Revise the items between the lines holding "To the nearest" and "Is the value of Orden", inclusive, writing them out again with every "value" changed to "amount" and nothing else altered.

→ MATERIAL FOR THE TASK:
▬▬▬

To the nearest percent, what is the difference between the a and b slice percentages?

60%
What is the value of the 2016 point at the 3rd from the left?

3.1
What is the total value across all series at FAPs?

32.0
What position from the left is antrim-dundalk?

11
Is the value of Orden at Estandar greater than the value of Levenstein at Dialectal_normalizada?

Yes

▬▬▬

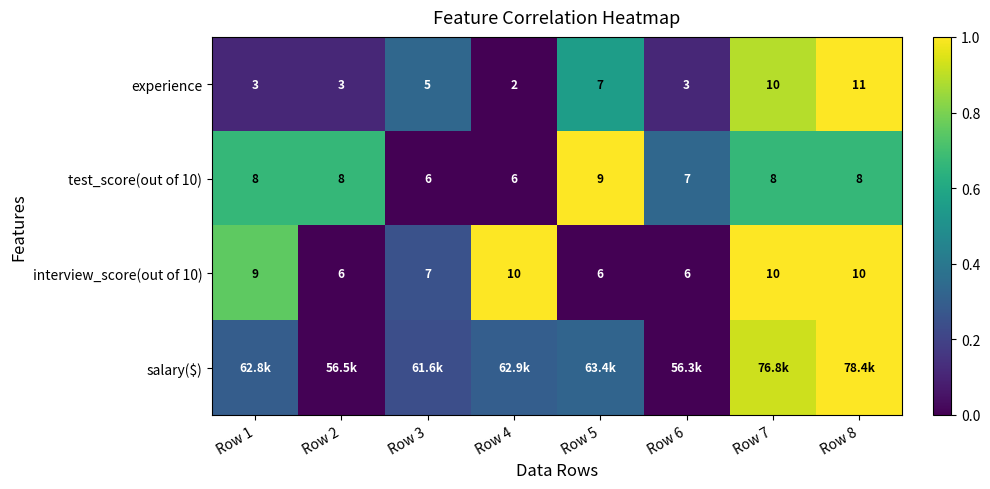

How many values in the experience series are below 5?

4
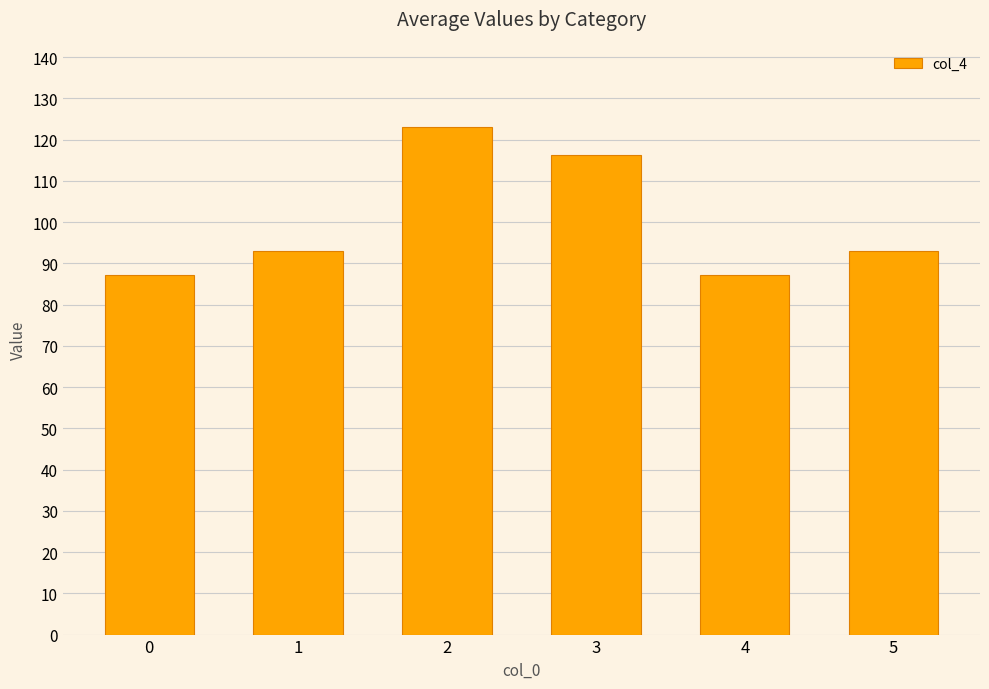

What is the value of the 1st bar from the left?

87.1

▬▬▬

→ OUTPUT OF THE EXERCISE:
To the nearest percent, what is the difference between the a and b slice percentages?

60%
What is the amount of the 2016 point at the 3rd from the left?

3.1
What is the total amount across all series at FAPs?

32.0
What position from the left is antrim-dundalk?

11
Is the amount of Orden at Estandar greater than the amount of Levenstein at Dialectal_normalizada?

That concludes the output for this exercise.